The degradation of the cryosphere in general and the poles in particular will have increasingly severe repercussions over the rest of the world. Ice melting is leading to increasing amounts of CO2 and methane being released from melting permafrost which in turn is further enhancing the greenhouse effect. The retreat of ice in the polar and other cryosphere regions, in addition to tree line shifts will greatly reduce albedo which will generate strong positive feedbacks causing further warming. Any changes in the ocean circulation system will have further consequences for further climate change in addition to potentially severe effects on marine ecosystems. Ice melting increases sea levels with repercussions on many low-land and coastal areas. Biodiverstiy will be threatened by loss of habitats and alien species invasion, involving significant changes in the abundance and distribution of species.
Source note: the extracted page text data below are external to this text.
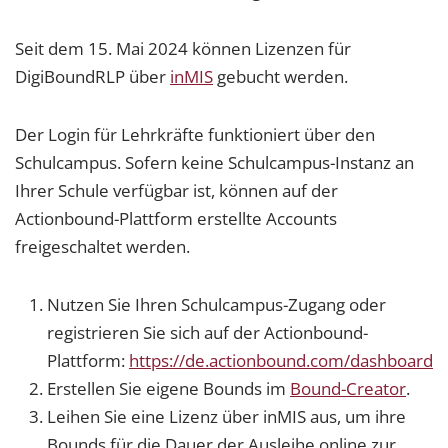
Seit dem 15. Mai 2024 können Lizenzen für
DigiBoundRLP über
inMIS
gebucht werden.
Der Login für Lehrkräfte funktioniert über den
Schulcampus. Sofern keine Schulcampus-Instanz an
Ihrer Schule verfügbar ist, können auf der
Actionbound-Plattform erstellte Accounts
freigeschaltet werden.
Nutzen Sie Ihren Schulcampus-Zugang oder
registrieren Sie sich auf der Actionbound-
Plattform:
https://de.actionbound.com/dashboard
Erstellen Sie eigene Bounds im
Bound-Creator
.
Leihen Sie eine Lizenz über inMIS aus, um ihre
Bounds für die Dauer der Ausleihe online zur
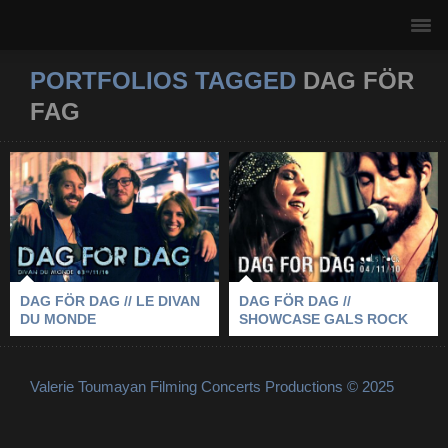
PORTFOLIOS TAGGED
DAG FÖR
FAG
DAG FÖR DAG //
DAG FÖR DAG // LE
SHOWCASE GALS
DIVAN DU MONDE
ROCK
2010
-
DAG FÖR FAG
-
2010
-
DAG FÖR FAG
-
PARIS
-
LE DIVAN DU MONDE
-
PARIS
SHOWCASE
DAG FÖR DAG // LE DIVAN
DAG FÖR DAG //
DU MONDE
SHOWCASE GALS ROCK
Valerie Toumayan Filming Concerts Productions © 2025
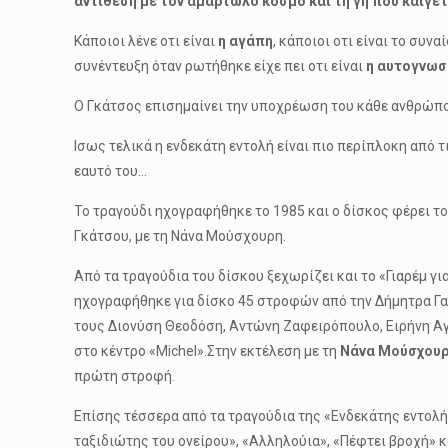
αντίθεση με τον αμαρτωλό κόσμο και τη γη που καίγετ
Κάποιοι λένε οτι είναι
η αγάπη
, κάποιοι οτι είναι το συ
συνέντευξη όταν ρωτήθηκε είχε πει οτι είναι
η αυτογνωσ
Ο Γκάτσος επισημαίνει την υποχρέωση του κάθε ανθρώπου
Ισως τελικά η ενδεκάτη εντολή είναι πιο περίπλοκη από τ
εαυτό του…
Το τραγούδι ηχογραφήθηκε το 1985 και ο δίσκος φέρει τ
Γκάτσου, με τη Νάνα Μούσχουρη.
Από τα τραγούδια του δίσκου ξεχωρίζει και το «Γιαρέμ γ
ηχογραφήθηκε για δίσκο 45 στροφών από την Δήμητρα Γαλ
τους Διονύση Θεοδόση, Αντώνη Ζαφειρόπουλο, Ειρήνη Αγγ
στο κέντρο «Michel».Στην εκτέλεση με τη
Νάνα Μούσχου
πρώτη στροφή.
Επίσης τέσσερα από τα τραγούδια της «Ενδεκάτης εντολής
ταξιδιώτης του ονείρου», «Αλληλούια», «Πέφτει βροχή» κ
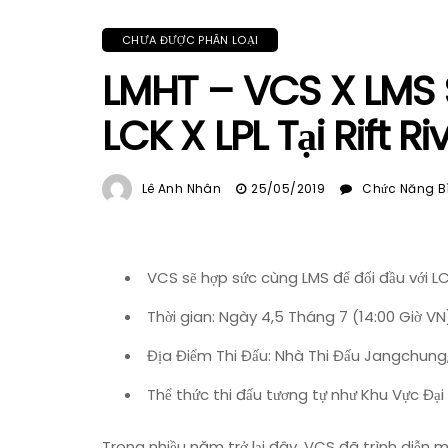
CHƯA ĐƯỢC PHÂN LOẠI
LMHT – VCS X LMS 
LCK X LPL Tại Rift Ri
Lê Anh Nhân
25/05/2019
Chức Năng Bì
VCS sẽ hợp sức cùng LMS để đối đầu với LC
Thời gian: Ngày 4,5 Tháng 7 (14:00 Giờ VN
Địa Điểm Thi Đấu: Nhà Thi Đấu Jangchung
Thể thức thi đấu tương tự như Khu Vực Đạ
Trong nhiều năm trở lại đây, VCS đã trình diễn 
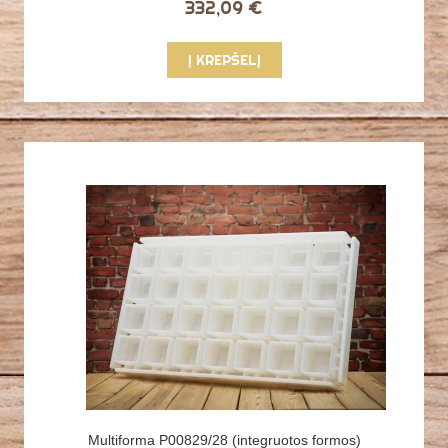
332,09 €
Į KREPŠELĮ
Multiforma P00829/28 (integruotos formos)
Projected sea level rise will increasingly impact coastal environments, including the salinity of estuaries and aquifers.(Titus J. 2008), with severe socio-economic and ecological implications. Although some of the most vulnerable regions in South, South-east and East Asia, Africa and low-land islands will be among the first affected (IPCC 2007) almost all costal environments and human settlements (including many of the world’s major cities) will be increasingly threatened (World Bank 2012; Hallegatte et al 2013).
3.1 The take home message
The polar regions are critically important systems, both for their dependent biodiversity and for the key role they play in maintaining the stable climate and sea levels we all rely on. They also exemplify the highly interconnected nature of our planet’s physical and living systems and how vulnerable we all are to even current levels of global warming (AMAP 2012; Whiteman et al 2013).
In the case of the Arctic there’s increasing concern that the region may already be entering a state of committed change which would eventually cause all of its sea ice, ice sheets and permafrost to be lost. The same concern pertains to the West Antarctic Ice Sheet, although, as with Greenland, the huge amounts of ice involved means that complete collapse could take several centuries, and quite possibly millennia in the case of East Antarctica. However, once sufficient ice-melt momentum has been reached there would be no practical way for humanity to halt the disintegration process. Moreover, the impacts of even relatively modest levels of ice sheet disintegration on sea levels is such that well within this century the threat to marine and terrestrial ecosystems and our own coastal settlements, including many of the world’s major cities, will become increasingly unmanageable.
The already observed impacts on the polar regions and the fact that a lot more ‘committed’ warming responses are in the pipeline, due to combined effects of climate system inertia and the delayed response of ice sheets (Hansen 2012; Hansen et al 2013) means that we are now faced with this critical threshold risk. Unless we act now to ensure that atmospheric concentrations of carbon dioxide are returned to below 350 parts per million in the short window of time remaining for this to be still possible, humanity will be committed to the fate of tens of meters of sea level rise and the plethora of extreme climate and ocean acidification conditions summarized in the Met Office 4oC world map below.
The 2012 emergency resolution by the World Association of Zoos (included in full at the end of this chapter) highlights the threat to the Arctic and the associated global scale ramifications this has for disastrous and unmanageable climate change and ocean acidification. It also details the essential mitigation actions that must be taken if we are to avoid this fate. It’s these realities that are the catalyst for our community’s Pole2Pole campaign.